Ironi bukan ketika pohon ditebang, disulap jadi kertas yang di atasnya tertulis jangan menebang pohon. Hal ini tidak berbeda dengan pohon ditebang, disulap jadi komponen gitar atau rumah yang di dalamnya dinyanyikan senandung penebangan hutan.
Ironi adalah menulis dusta di atas selembar kertas yang dihasilkan dari penebangan pohon. Ironi adalah menyanyikan lagu yang merusak jiwa dalam rumah kayu diiringi petikan gitar yang salah satu komponennya berasal dari pohon. Ironi ketika rumah yang terbuat dari pohon atau beton hanya dijadikan sebagai hunian, namun gelap dari cahaya penghambaan dan pencerahan. Rumah tanpa penghambaan dan pencerahan adalah kandang. Penghuninya, sekumpulan satwa.
Terlebih lagi, tak ada kehidupan tanpa ada yang dimatikan.
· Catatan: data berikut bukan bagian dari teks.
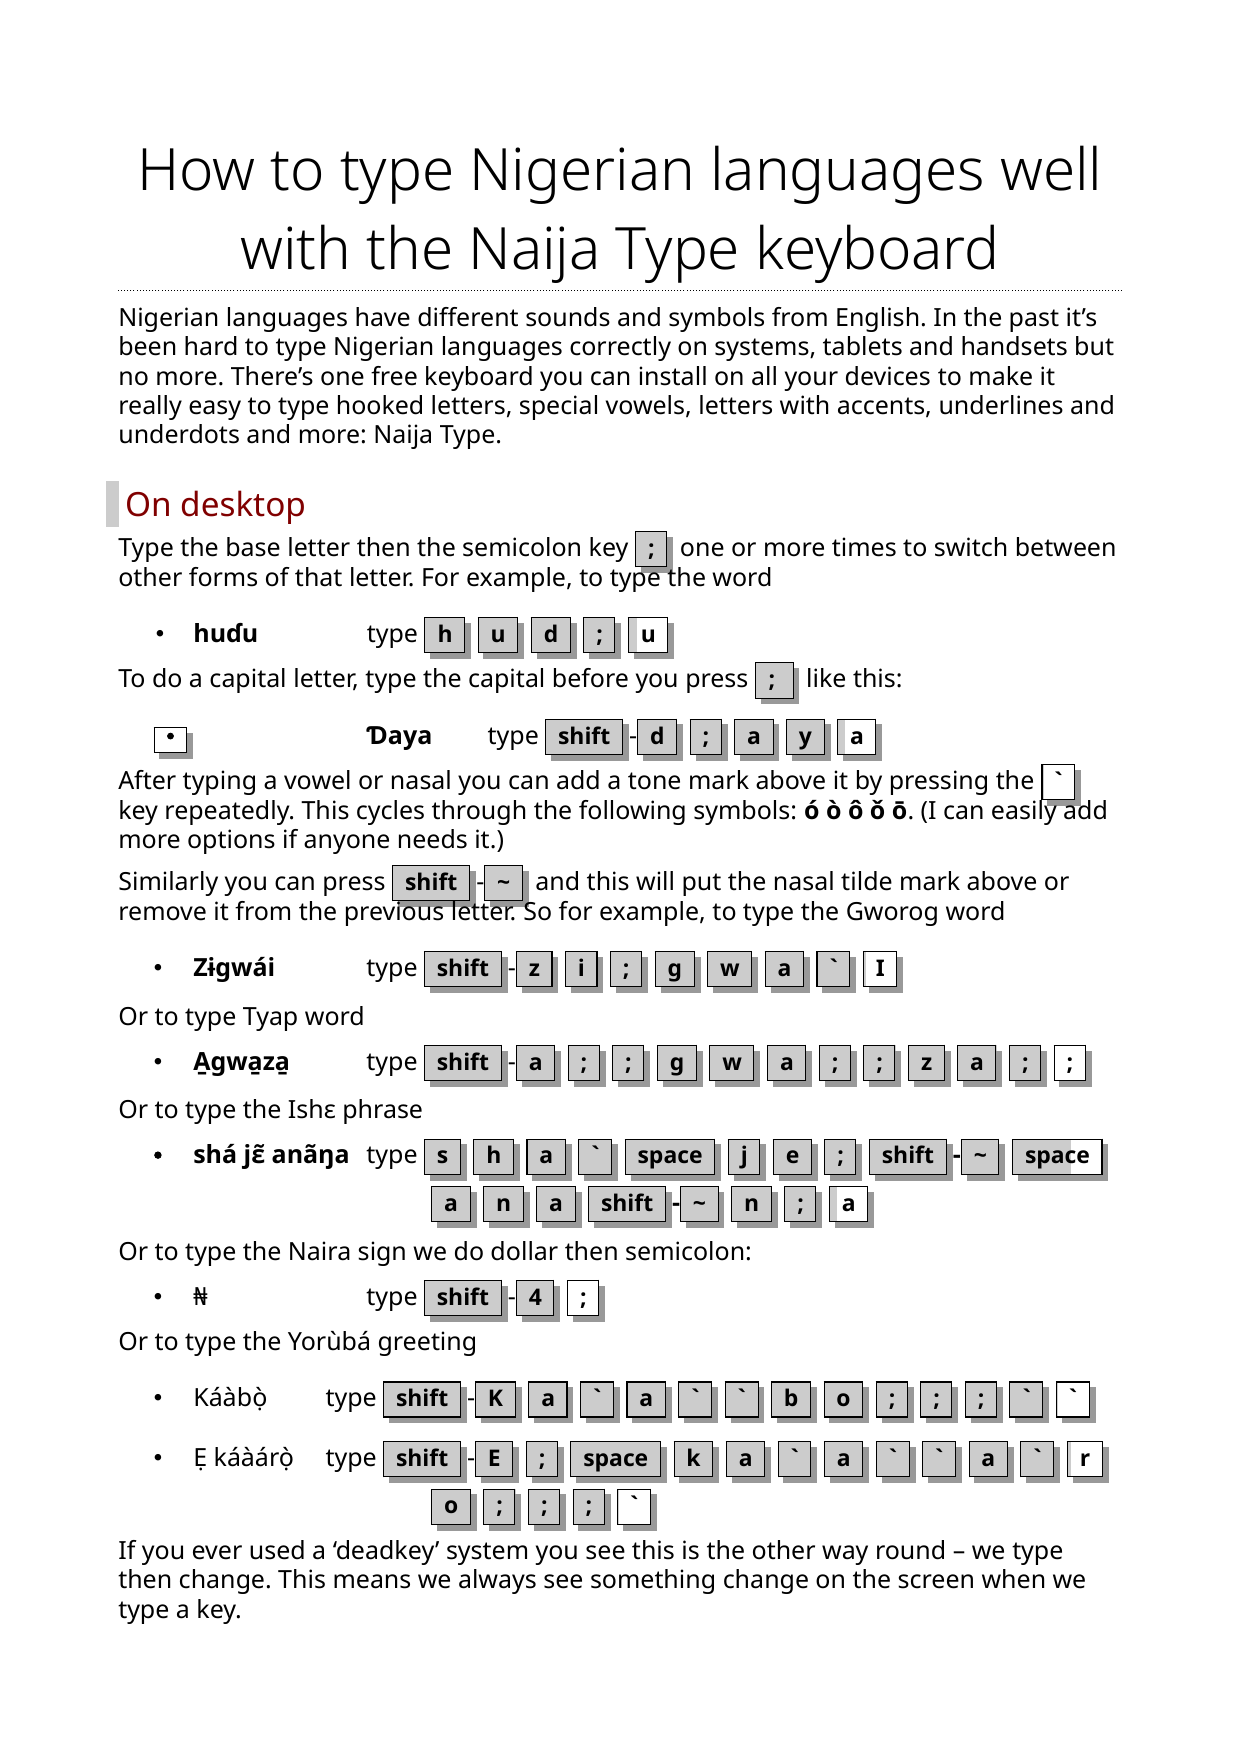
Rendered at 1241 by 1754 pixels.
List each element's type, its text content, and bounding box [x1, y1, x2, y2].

list ₦ type shift-4 ; [153, 1267, 1122, 1314]
text To do a capital letter, type the capital before you press ; like this: [118, 664, 755, 694]
text After typing a vowel or nasal you can add a tone mark above it by pressing the ` key repeatedly. This cycles through the following symbols: ó ò ô ǒ ō. (I can easily add more options if anyone needs it.) [118, 766, 1122, 854]
text Or to type Tyap word [118, 998, 1122, 1032]
list huɗu type h u d ; u [156, 604, 1122, 652]
text To do a capital letter, type the capital before you press ; like this: [794, 664, 1122, 694]
text Type the base letter then the semicolon key ; one or more times to switch between other forms of that letter. For example, to type the word [635, 533, 1122, 592]
text Type the base letter then the semicolon key ; one or more times to switch between other forms of that letter. For example, to type the word [118, 533, 641, 592]
subtitle On desktop [119, 481, 1122, 527]
list Zɨgwái type shift-z i ; g w a ` I [153, 938, 1122, 986]
text Or to type the Yorùbá greeting [118, 1327, 1122, 1357]
list Ẹ káàárọ̀ type shift-E ; space k a ` a ` ` a ` r o ; ; ; ` [153, 1429, 1122, 1523]
list shá jɛ̃ anãŋa type s h a ` space j e ; shift-~ space a n a shift-~ n ; a [153, 1126, 1122, 1221]
text Or to type the Naira sign we do dollar then semicolon: [118, 1233, 1122, 1267]
list Ɗaya type shift-d ; a y a [153, 706, 1122, 753]
text Or to type the Ishɛ phrase [118, 1092, 1122, 1126]
list Káàbọ̀ type shift-K a ` a ` ` b o ; ; ; ` ` [153, 1369, 1122, 1416]
list A̱gwa̱za̱ type shift-a ; ; g w a ; ; z a ; ; [153, 1032, 1122, 1079]
text If you ever used a ‘deadkey’ system you see this is the other way round – we type then change. This means we always see something change on the screen when we type a key. [118, 1536, 1122, 1624]
title How to type Nigerian languages well with the Naija Type keyboard [118, 125, 1122, 290]
text Similarly you can press shift-~ and this will put the nasal tilde mark above or remove it from the previous letter. So for example, to type the Gworog word [118, 867, 1122, 926]
text Nigerian languages have different sounds and symbols from English. In the past it’s been hard to type Nigerian languages correctly on systems, tablets and handsets but no more. There’s one free keyboard you can install on all your devices to make it really easy to type hooked letters, special vowels, letters with accents, underlines and underdots and more: Naija Type. [118, 302, 1122, 450]
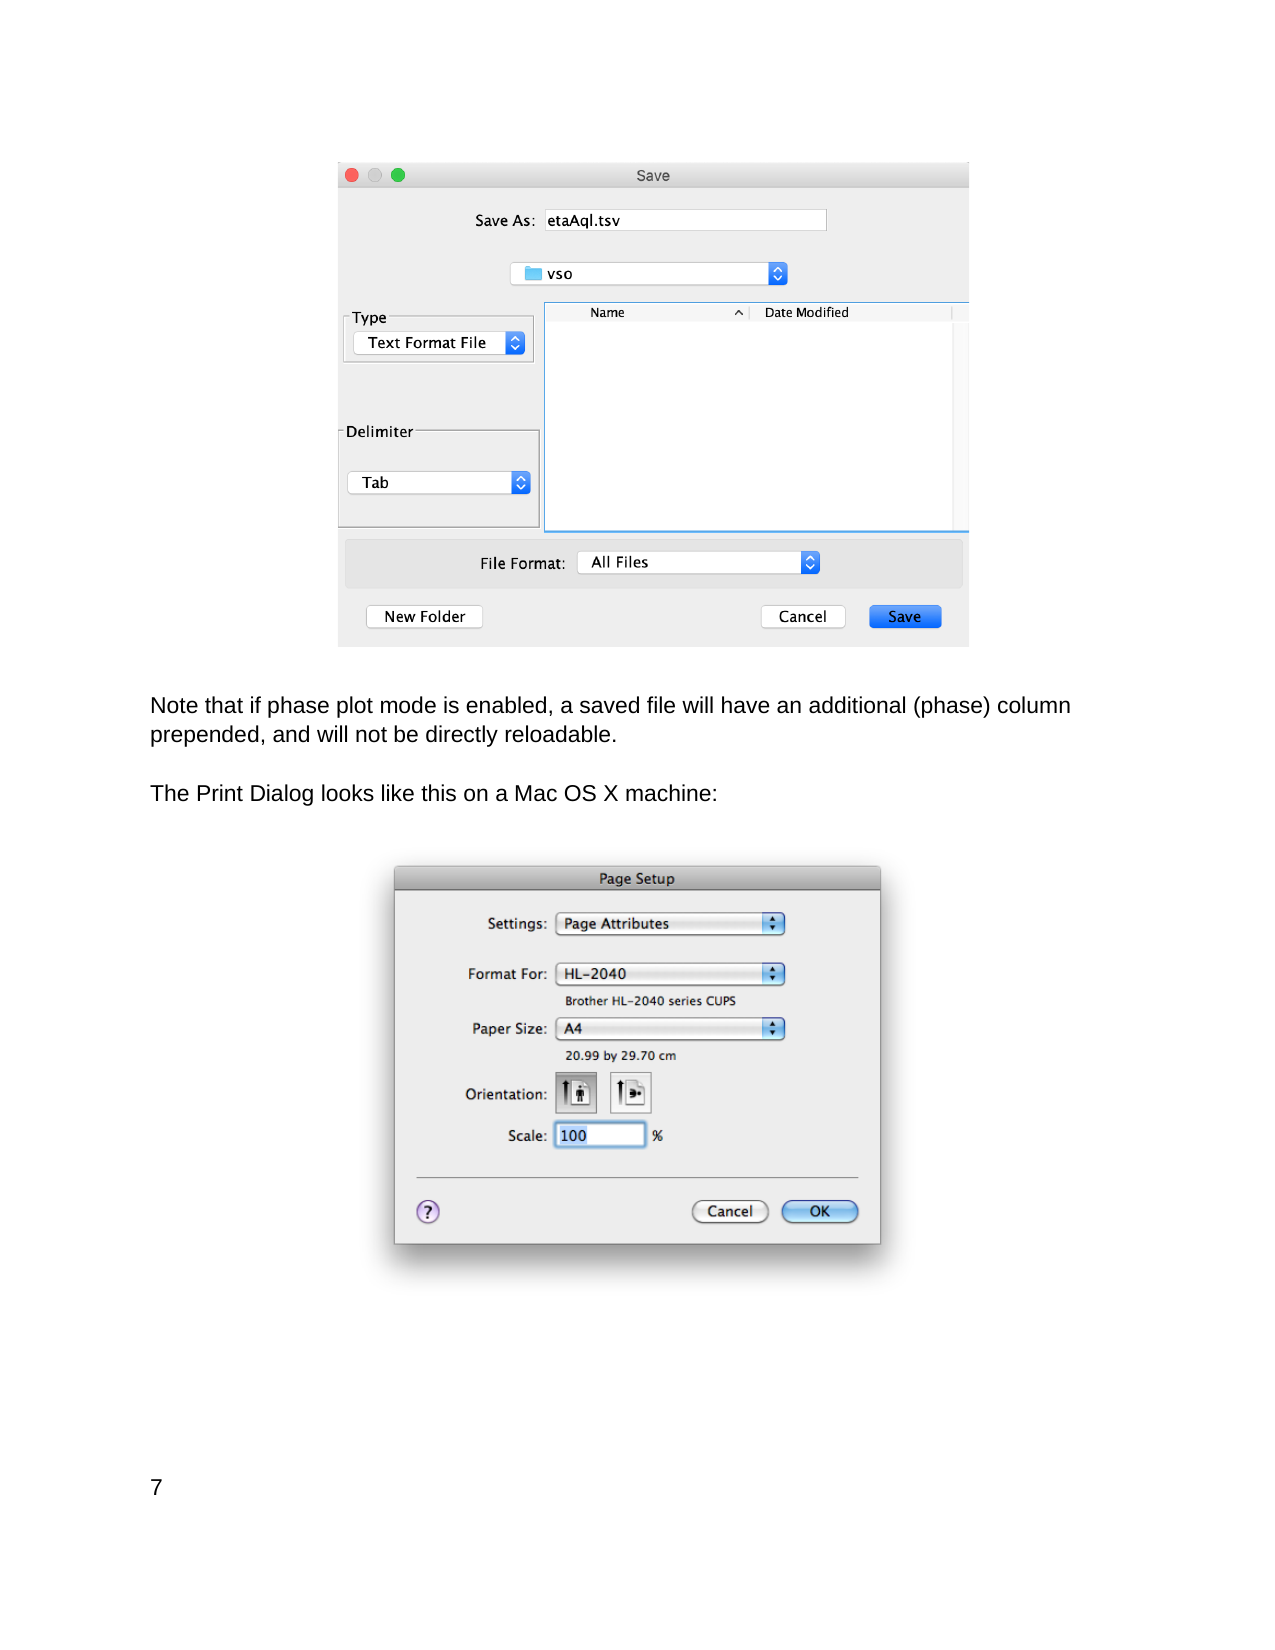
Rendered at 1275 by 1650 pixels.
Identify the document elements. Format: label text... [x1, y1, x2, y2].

text Note that if phase plot mode is enabled, a saved file will have an additional (phase) column prepended, and will not be directly reloadable. [150, 692, 1125, 747]
text The Print Dialog looks like this on a Mac OS X machine: [150, 781, 1125, 806]
picture [337, 162, 970, 647]
picture [351, 839, 924, 1304]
Tak ada pertumbuhan tanpa ada yang dikorbankan. Bahkan sebatang pohon harus membelah tanah, menyingkirkan apa saja yang ada di sekitar dan di atasnya, agar bisa tetap bertumbuh. Kepompong harus merobek rumahnya agar bermetamorfosa menjadi kupu-kupu. Begitu juga dengan telur yang harus pecah agar menjadi ayam atau berakhir di dapur.
Ini tetumbuhan dan hewan. Apalagi manusia. Ada banyak sekali hewan yang harus disembelih agar manusia bisa makan sendiri. Berapa banyak hama dan kecoa harus dibunuh, agar manusia bisa hidup sehat. Berapa banyak tanaman yang harus dipotong dan dimasukkan ke dalam air mendidih untuk dimakan manusia dan memperoleh gizi.
Artinya kematian dan kerusakan alam tidak bisa dihindari. Ekoharmonisme hadir untuk memastikan pengorbanan alam tidak sia-sia. Pasalnya, alam dan seisinya terlibat dalam misi profetik dan gerak kesempurnaan.